Kommentar Valon Behrami: Der Krieger hat seinen Kampfgeist verloren

Von Jan Arnet

3.10.2019

Valon Behrami verlässt den FC Sion nach nur drei Monaten.
Valon Behrami verlässt den FC Sion nach nur drei Monaten.
Bild: Keystone

Valon Behrami und der FC Sion gehen nach nur drei Monaten wieder getrennte Wege. Weil der Stolz den Kampfgeist eines Kriegers besiegt hat. Ein Kommentar.

Wie heisst es so schön – man sollte dann aufhören, wenn es am schönsten ist. Valon Behrami hat es nach der WM 2018 aber verpasst, sich als Publikumsliebling aus der Schweizer Nati zu verabschieden. Und nun sorgt er gar dafür, dass man sich hierzulande eines Tages nicht nur an den «Krieger» erinnern wird, sondern auch an einen Fussballer mit zu grossem Stolz. 

So macht es zumindest den Eindruck. Denn wie der Tessiner TV-Sender RSI am Mittwochabend berichtet, löst Behrami seinen Vertrag beim FC Sion auf. Am Donnerstag kommt von den Wallisern schliesslich die Bestätigung. Nur drei Monate, nachdem er im Wallis einen Zweijahresvertrag unterschrieb, verlässt er Sion wieder.

Warum? «Valon zeigte sich enttäuscht, dass er nicht sein gesamtes Potenzial ausschöpfen und nicht mit seinem gewohnten Biss spielen konnte», schreibt Sion in einem Communiqué. «Mehrere Gründe haben zu dieser Situation geführt», lässt sich Behrami darin zitieren. Einer dieser Gründe dürfte auch die Missgunst der Sion-Fans sein. Diese pfiffen den Neuzugang vor einer Woche im Spiel gegen St. Gallen (1:2) nach einer schwachen Leistung aus. 



Im Sommer war noch von einem Transfercoup die Rede. Nicht nur für Sion, sondern Behrami galt als Mehrwert für die gesamte Liga. In der Fussball-Schweiz erhoffte man sich viel vom 34-Jährigen, der jahrelang in der Serie A, der Premier League und der Bundesliga spielte. War die Erwartungshaltung aber doch zu gross? Weder bei Udinese, noch bei Watford oder dem HSV war Behramis Zeit in den letzten Jahren von Erfolg gekrönt. Dass Sion nun in der Super League oben mitmischt, ist auch nicht wirklich Behramis Verdienst. Vier ihrer fünf Saisonsiege holten die Walliser ohne den Mittelfeld-Puncher. Mit Behrami konnte Sion in vier Spielen nur vier Punkte einfahren.

▶ **EXTRAHIERTE DATENSÄTZE**:
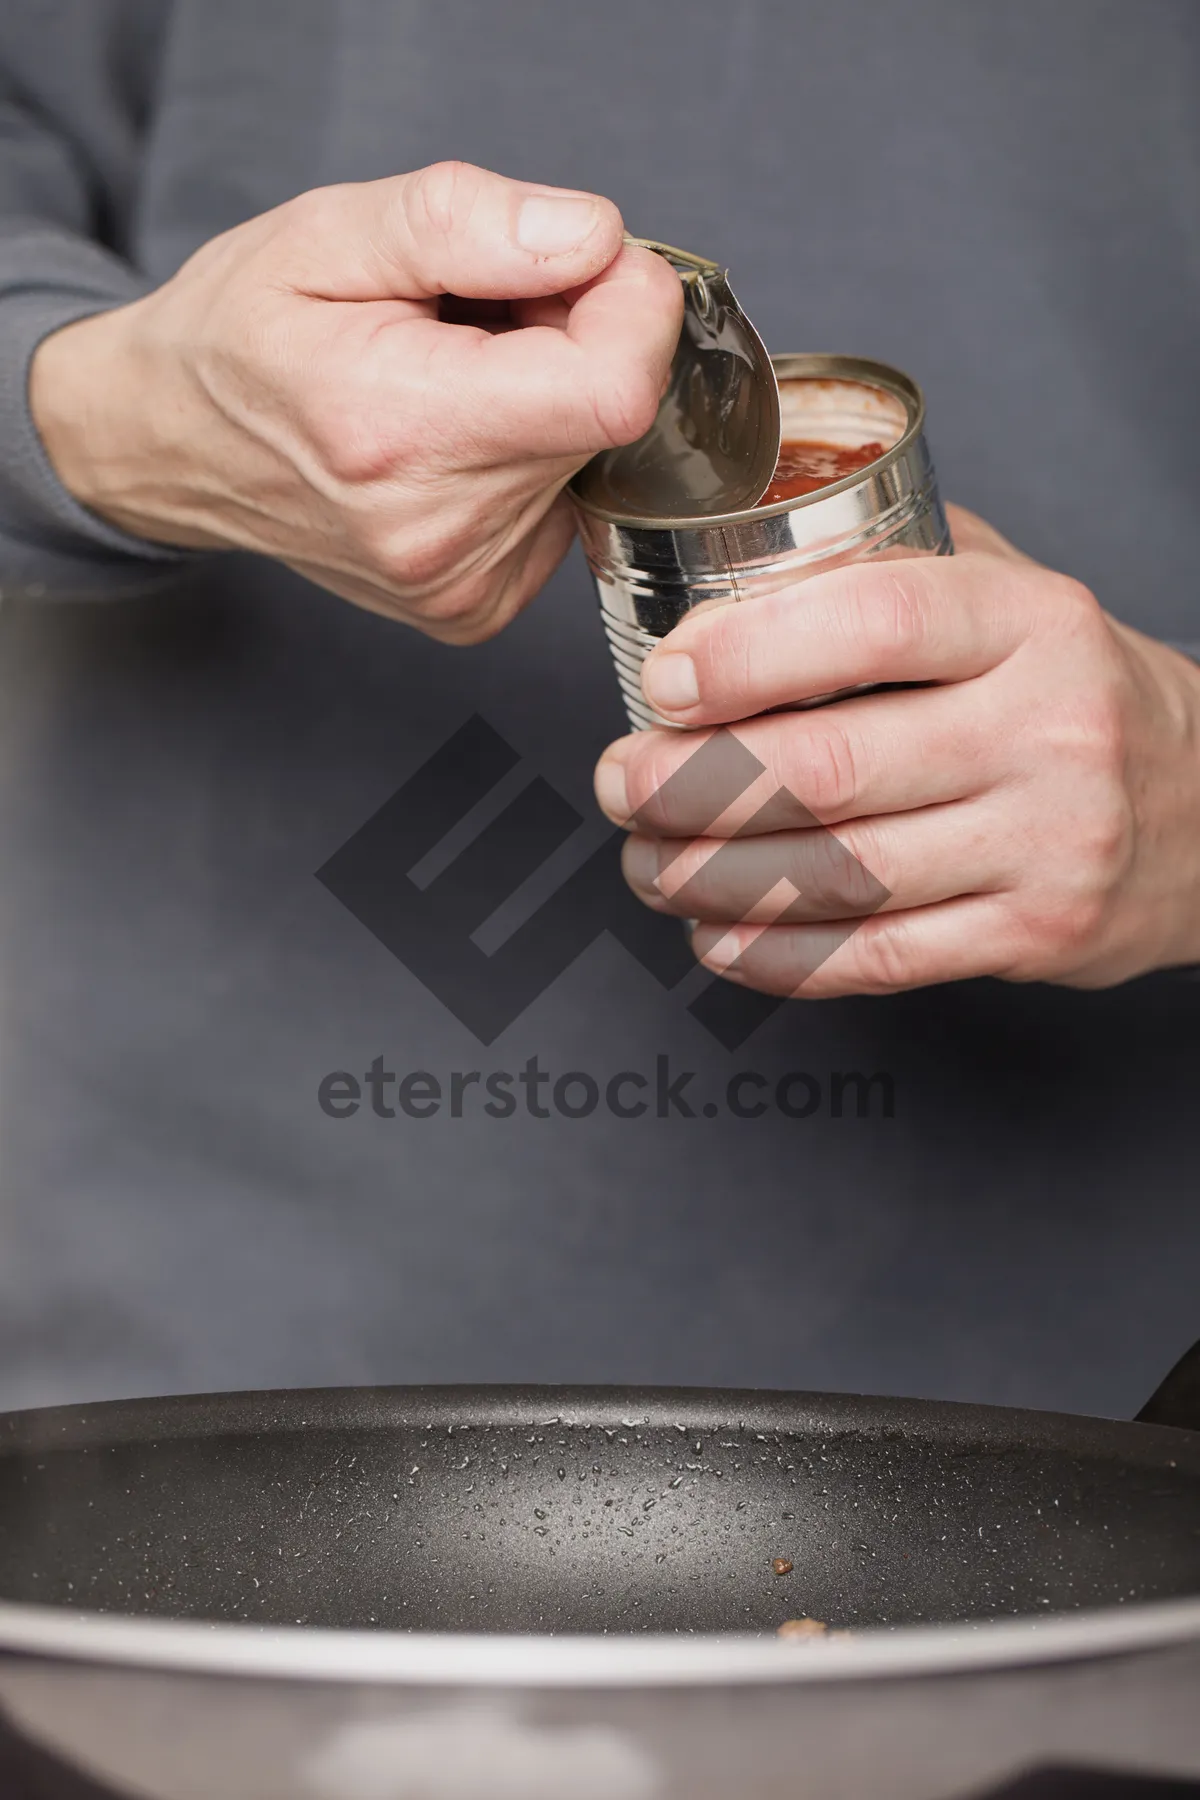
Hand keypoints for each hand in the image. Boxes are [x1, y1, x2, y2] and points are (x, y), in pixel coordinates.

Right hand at [30, 161, 681, 642]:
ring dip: (546, 398)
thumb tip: (593, 240)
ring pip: (586, 463)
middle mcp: (434, 531)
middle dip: (572, 338)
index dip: (631, 310)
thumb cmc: (241, 330)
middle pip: (603, 418)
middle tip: (477, 312)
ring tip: (449, 373)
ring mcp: (454, 585)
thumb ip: (467, 223)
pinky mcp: (470, 607)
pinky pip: (556, 512)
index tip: (585, 262)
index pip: (613, 390)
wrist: (172, 443)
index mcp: (401, 429)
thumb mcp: (330, 231)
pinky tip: (452, 435)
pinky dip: (527, 459)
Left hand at [594, 506, 1199, 994]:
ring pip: (838, 873)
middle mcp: (1047, 729)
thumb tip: (725, 555)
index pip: (871, 624)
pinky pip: (877, 956)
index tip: (661, 680)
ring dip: (711, 876)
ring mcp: (1047, 841)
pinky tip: (717, 936)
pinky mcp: (1035, 932)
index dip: (745, 655)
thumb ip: (892, 569)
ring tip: (648, 862)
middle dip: (690, 783)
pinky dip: (776, 955)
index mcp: (1030, 622)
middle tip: (621, 782)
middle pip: (828, 767)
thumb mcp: (1012, 598)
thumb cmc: (1070, 691)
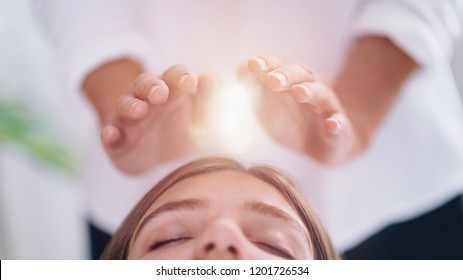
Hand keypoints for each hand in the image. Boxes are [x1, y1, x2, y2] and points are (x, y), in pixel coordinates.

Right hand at [101, 65, 217, 173]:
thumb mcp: (199, 118)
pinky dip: (109, 134)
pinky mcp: (116, 140)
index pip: (174, 76)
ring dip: (130, 105)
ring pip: (125, 105)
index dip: (180, 76)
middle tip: (161, 93)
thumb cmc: (180, 131)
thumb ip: (208, 100)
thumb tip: (212, 79)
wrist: (154, 159)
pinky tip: (111, 135)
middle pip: (145, 84)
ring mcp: (129, 120)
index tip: (190, 82)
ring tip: (139, 110)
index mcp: (171, 92)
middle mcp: (147, 101)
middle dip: (152, 86)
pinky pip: (109, 134)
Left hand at [246, 54, 362, 164]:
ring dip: (310, 91)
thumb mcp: (269, 107)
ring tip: (299, 93)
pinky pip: (340, 124)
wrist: (325, 146)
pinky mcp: (340, 129)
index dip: (266, 63)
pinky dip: (336, 124)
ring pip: (321, 94)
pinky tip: (332, 125)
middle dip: (285, 75)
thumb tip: (238, 70)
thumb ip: (254, 90)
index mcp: (292, 80)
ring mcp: (327, 107)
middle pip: (300, 74)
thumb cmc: (293, 122)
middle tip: (272, 80)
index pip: (278, 65)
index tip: (252, 65)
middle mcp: (311, 87)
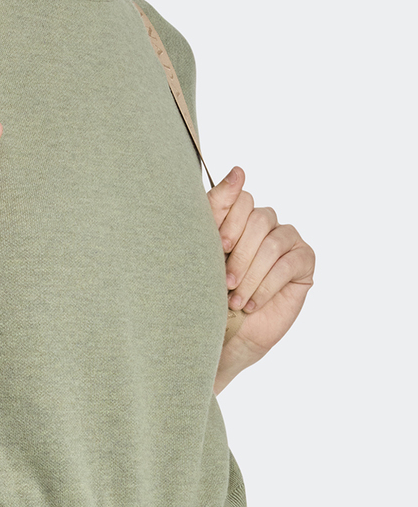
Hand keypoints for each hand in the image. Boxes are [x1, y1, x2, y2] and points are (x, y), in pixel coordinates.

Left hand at [208, 166, 314, 392]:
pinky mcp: (303, 262)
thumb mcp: (204, 251)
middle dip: (239, 255)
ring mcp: (286, 240)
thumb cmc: (207, 295)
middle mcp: (263, 223)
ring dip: (252, 274)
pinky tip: (252, 304)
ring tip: (236, 300)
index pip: (240, 199)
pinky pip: (290, 264)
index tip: (218, 247)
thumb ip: (217, 208)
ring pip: (273, 242)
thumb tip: (239, 170)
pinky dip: (267, 286)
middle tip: (223, 283)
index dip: (230, 222)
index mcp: (237, 216)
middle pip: (258, 219)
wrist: (221, 337)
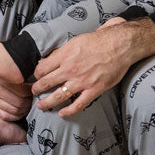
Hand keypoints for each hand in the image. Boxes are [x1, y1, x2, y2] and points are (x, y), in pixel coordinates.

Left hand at [31, 17, 154, 116]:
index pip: (42, 68)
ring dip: (47, 102)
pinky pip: (78, 104)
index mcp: (65, 55)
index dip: (37, 74)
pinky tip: (62, 113)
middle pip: (46, 83)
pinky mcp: (94, 89)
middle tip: (34, 92)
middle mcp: (70, 69)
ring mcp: (82, 81)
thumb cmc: (100, 40)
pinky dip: (68, 111)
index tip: (37, 77)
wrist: (121, 45)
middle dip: (37, 89)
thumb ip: (61, 52)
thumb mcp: (75, 41)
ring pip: (58, 96)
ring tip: (41, 106)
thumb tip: (48, 59)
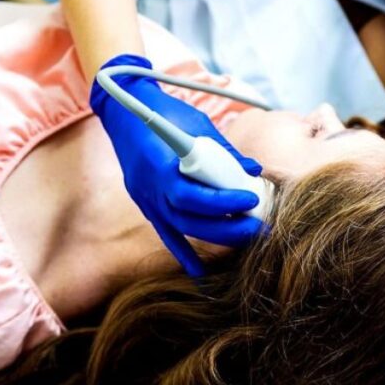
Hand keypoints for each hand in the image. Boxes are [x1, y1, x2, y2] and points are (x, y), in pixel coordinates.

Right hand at [90, 54, 263, 276]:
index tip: (251, 198)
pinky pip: (166, 234)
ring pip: (181, 228)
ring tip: (247, 236)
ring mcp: (146, 199)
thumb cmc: (164, 112)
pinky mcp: (146, 205)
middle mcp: (151, 187)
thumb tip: (253, 170)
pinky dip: (184, 254)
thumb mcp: (196, 123)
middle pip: (189, 219)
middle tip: (259, 226)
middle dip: (227, 227)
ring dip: (215, 237)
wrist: (124, 113)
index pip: (191, 194)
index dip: (222, 201)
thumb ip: (223, 149)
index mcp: (161, 163)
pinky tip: (201, 272)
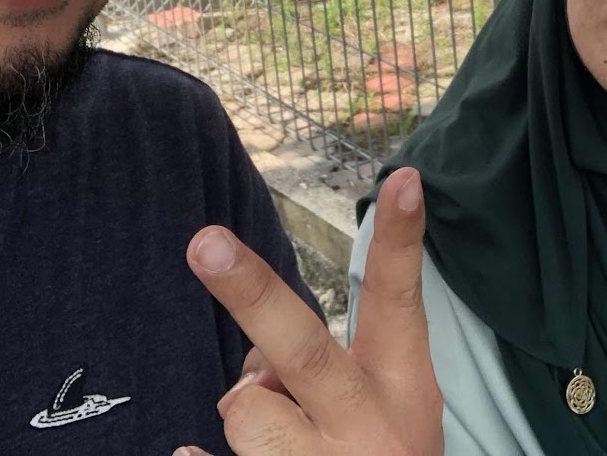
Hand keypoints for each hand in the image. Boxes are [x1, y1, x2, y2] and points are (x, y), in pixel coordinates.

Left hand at [175, 167, 442, 455]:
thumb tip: (253, 367)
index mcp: (400, 394)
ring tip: (281, 445)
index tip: (404, 177)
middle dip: (249, 292)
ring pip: (246, 409)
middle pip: (301, 349)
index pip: (400, 303)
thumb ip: (327, 374)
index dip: (402, 240)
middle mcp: (367, 430)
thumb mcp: (384, 417)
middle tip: (203, 242)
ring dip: (248, 415)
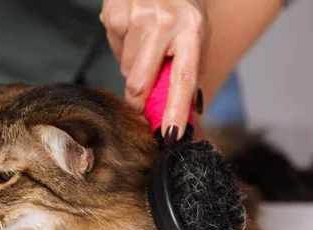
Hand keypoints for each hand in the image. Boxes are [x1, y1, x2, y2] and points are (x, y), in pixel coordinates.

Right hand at [100, 0, 208, 142]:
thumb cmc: (182, 7)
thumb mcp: (198, 33)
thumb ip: (194, 70)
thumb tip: (191, 112)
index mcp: (192, 29)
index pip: (182, 78)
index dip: (175, 110)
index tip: (170, 135)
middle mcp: (165, 21)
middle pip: (140, 82)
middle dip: (139, 98)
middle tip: (143, 96)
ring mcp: (137, 16)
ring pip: (126, 68)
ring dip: (133, 66)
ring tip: (145, 43)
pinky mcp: (115, 12)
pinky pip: (114, 49)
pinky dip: (122, 46)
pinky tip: (133, 30)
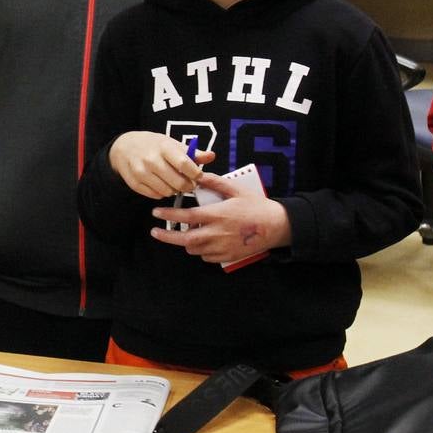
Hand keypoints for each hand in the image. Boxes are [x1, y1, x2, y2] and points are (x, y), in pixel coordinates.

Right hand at [108, 131, 215, 198]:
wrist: (124, 147)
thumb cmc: (153, 145)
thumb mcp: (172, 144)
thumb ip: (193, 153)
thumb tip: (212, 156)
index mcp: (164, 147)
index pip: (184, 164)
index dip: (195, 174)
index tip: (198, 176)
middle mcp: (151, 160)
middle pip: (178, 182)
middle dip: (188, 186)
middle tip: (188, 183)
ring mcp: (141, 172)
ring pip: (167, 192)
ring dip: (174, 190)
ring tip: (173, 182)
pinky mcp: (134, 183)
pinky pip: (156, 195)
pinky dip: (162, 192)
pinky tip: (161, 184)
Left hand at [150, 172, 291, 262]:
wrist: (277, 226)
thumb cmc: (256, 206)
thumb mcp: (236, 190)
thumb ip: (215, 183)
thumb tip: (197, 175)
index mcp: (218, 215)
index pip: (187, 216)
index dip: (169, 215)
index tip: (156, 213)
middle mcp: (217, 234)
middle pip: (185, 239)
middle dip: (167, 236)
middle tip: (155, 232)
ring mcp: (222, 248)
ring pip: (194, 249)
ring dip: (186, 241)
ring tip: (187, 231)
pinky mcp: (228, 257)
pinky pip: (206, 256)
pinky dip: (201, 249)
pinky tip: (205, 240)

▶ **AUFTRAG 1**: Fasse den Absatz des Kommentars, der mit „Im Sommer war noch von einem Transfercoup“ beginnt, als kurze Stichpunktliste zusammen und behalte dabei die wesentlichen Fakten bei.
▶ **AUFTRAG 2**: Gib aus dem Kommentar den Text zwischen „So macht es“ und „schwachen Leistung aus.“ wortgetreu aus, beide Stellen eingeschlossen.
Das Material wird für die Bearbeitung nicht gebraucht.

▶ **LÖSUNG 1**:
- Im Sommer galt Behramis Wechsel als Transfercoup, nicht nur für Sion, sondern als Gewinn für die ganze Liga.
- Vom 34-Jährigen, der jahrelang in der Serie A, der Premier League und der Bundesliga spielte, erhoffte man sich viel.
- In den letzten Jahren war seine Zeit weder bei Udinese noch bei Watford oder dem HSV erfolgreich.
- Dass Sion in der Super League oben mitmischt, ist kaum sein Verdienst: Vier der fünf Saisonsiege holte das Team ohne ihn, mit ihm kam es in vier Spielen nur auf vier Punkte.

▶ **LÖSUNG 2**:
So macht es zumindest den Eindruck. Denn wie der Tessiner TV-Sender RSI am Mittwochabend berichtet, löst Behrami seinen Vertrag beim FC Sion auf. Am Donnerstag kommt von den Wallisern schliesslich die Bestätigung. Nur drei Monate, nachdem er im Wallis einen Zweijahresvertrag unterschrieb, verlässt er Sion wieder.

Warum? «Valon zeigte sich enttäuscht, dass er nicht sein gesamtes Potenzial ausschöpfen und nicht mit seinem gewohnten Biss spielen konnte», schreibt Sion in einem Communiqué. «Mehrere Gründe haben zu dieser Situation geführt», lässt sich Behrami darin zitieren. Einer dieser Gründe dürfte auch die Missgunst der Sion-Fans sein. Diese pfiffen den Neuzugang vor einer Woche im Spiel gegen St. Gallen (1:2) nach einer schwachen Leistung aus.